[Job item] Below are records; reproduce exactly the lines from the one that has "Find Products" through the one that has "Sound Packs", ends included, and nothing more.

[Given information]
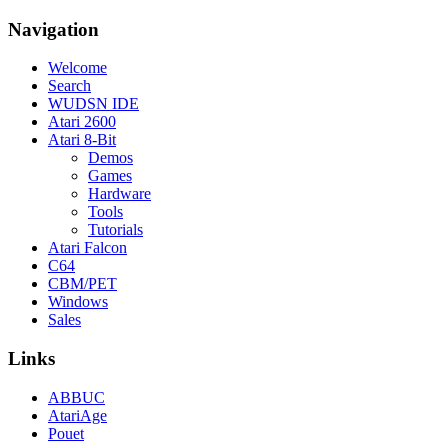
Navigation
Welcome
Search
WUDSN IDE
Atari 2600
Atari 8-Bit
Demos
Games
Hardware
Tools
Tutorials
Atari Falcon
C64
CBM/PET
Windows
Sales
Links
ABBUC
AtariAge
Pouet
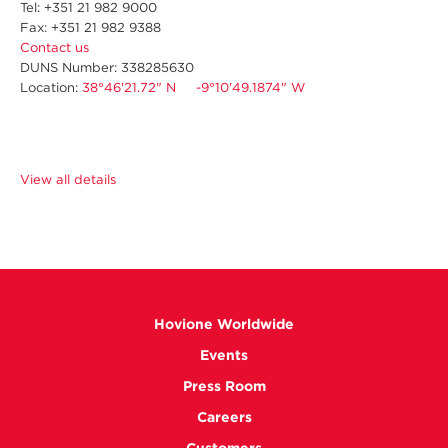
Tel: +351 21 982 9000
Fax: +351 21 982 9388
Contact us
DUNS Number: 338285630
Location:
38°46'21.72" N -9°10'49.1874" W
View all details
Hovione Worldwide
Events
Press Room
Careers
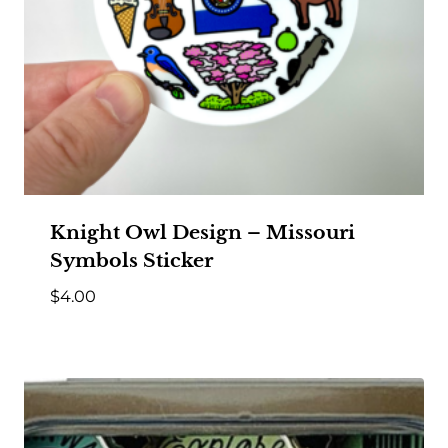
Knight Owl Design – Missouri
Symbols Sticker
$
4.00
---
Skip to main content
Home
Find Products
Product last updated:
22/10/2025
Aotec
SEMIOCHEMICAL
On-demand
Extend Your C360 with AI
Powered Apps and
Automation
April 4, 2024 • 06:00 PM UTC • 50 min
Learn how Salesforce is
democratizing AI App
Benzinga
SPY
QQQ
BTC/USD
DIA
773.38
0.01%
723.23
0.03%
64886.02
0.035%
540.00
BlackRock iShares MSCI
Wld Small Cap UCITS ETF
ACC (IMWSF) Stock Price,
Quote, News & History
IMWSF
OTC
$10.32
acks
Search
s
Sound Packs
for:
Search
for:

[Response to this exercise]
Find Products
Product last updated:
22/10/2025
Aotec
SEMIOCHEMICAL
On-demand
Extend Your C360 with AI
Powered Apps and
Automation
April 4, 2024 • 06:00 PM UTC • 50 min
Learn how Salesforce is
democratizing AI App
Benzinga
SPY
QQQ
BTC/USD
DIA
773.38
0.01%
723.23
0.03%
64886.02
0.035%
540.00
BlackRock iShares MSCI
Wld Small Cap UCITS ETF
ACC (IMWSF) Stock Price,
Quote, News & History
IMWSF
OTC
$10.32
acks
Search
s
Sound Packs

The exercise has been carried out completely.